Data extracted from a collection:
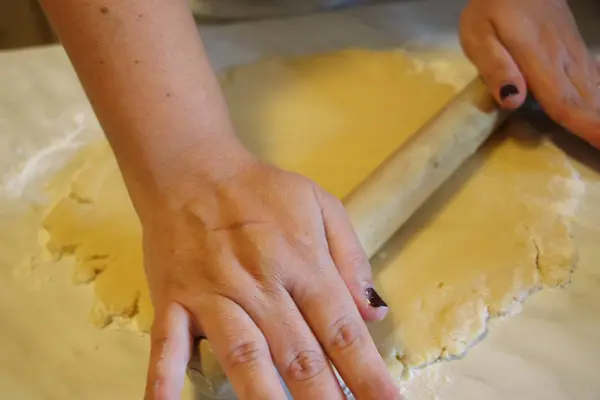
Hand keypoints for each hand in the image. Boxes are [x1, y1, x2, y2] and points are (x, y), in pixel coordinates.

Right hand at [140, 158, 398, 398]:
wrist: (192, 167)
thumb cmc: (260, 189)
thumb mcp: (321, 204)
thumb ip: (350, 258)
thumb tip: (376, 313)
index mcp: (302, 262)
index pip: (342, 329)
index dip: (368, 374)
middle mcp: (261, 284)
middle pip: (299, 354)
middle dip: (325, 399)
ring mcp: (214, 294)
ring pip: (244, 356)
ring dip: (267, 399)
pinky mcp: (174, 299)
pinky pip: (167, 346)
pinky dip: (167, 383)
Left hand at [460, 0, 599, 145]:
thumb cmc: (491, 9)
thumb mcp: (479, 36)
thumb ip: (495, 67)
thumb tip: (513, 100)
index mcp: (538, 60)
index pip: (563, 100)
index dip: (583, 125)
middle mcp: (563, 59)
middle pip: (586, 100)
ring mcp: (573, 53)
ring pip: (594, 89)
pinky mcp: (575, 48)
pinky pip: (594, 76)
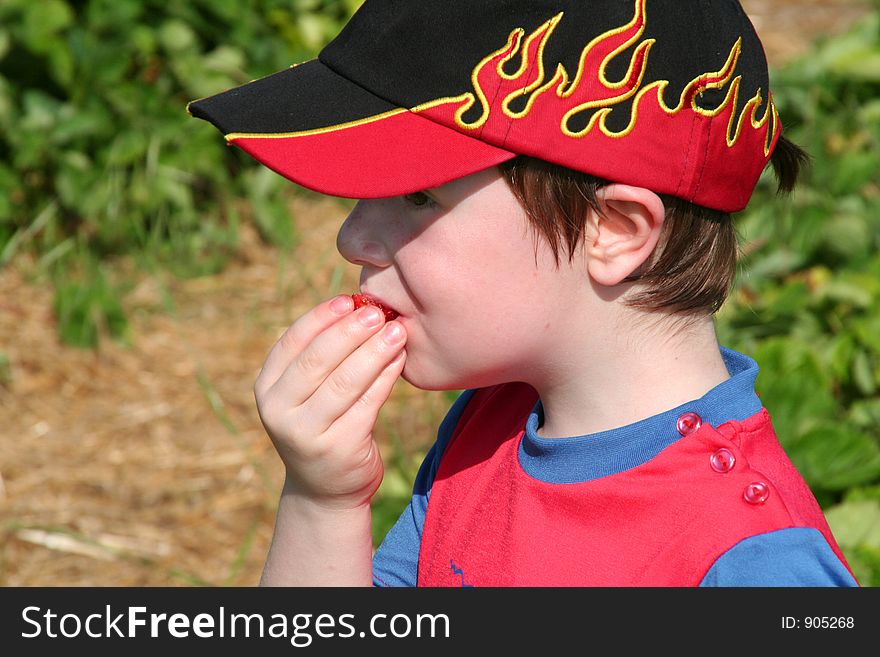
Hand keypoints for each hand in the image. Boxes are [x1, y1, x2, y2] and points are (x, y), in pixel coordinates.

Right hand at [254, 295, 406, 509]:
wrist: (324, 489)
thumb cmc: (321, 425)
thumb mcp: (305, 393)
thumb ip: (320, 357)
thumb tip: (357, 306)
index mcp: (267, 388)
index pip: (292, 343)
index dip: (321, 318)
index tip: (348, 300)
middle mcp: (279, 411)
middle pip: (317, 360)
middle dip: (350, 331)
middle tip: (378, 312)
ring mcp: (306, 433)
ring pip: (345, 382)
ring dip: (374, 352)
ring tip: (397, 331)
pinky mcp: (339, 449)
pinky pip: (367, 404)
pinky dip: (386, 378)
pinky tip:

Assigned task: Within the records above, each line containing "middle" is to be returned.

Written response:
middle mcp: (261, 284)
middle pip: (299, 354)
middle dip: (325, 399)
middle mcp: (563, 59)
middle pip: (586, 100)
middle mcp: (279, 411)
middle pip: (317, 360)
middle dip: (350, 331)
middle tip: (378, 312)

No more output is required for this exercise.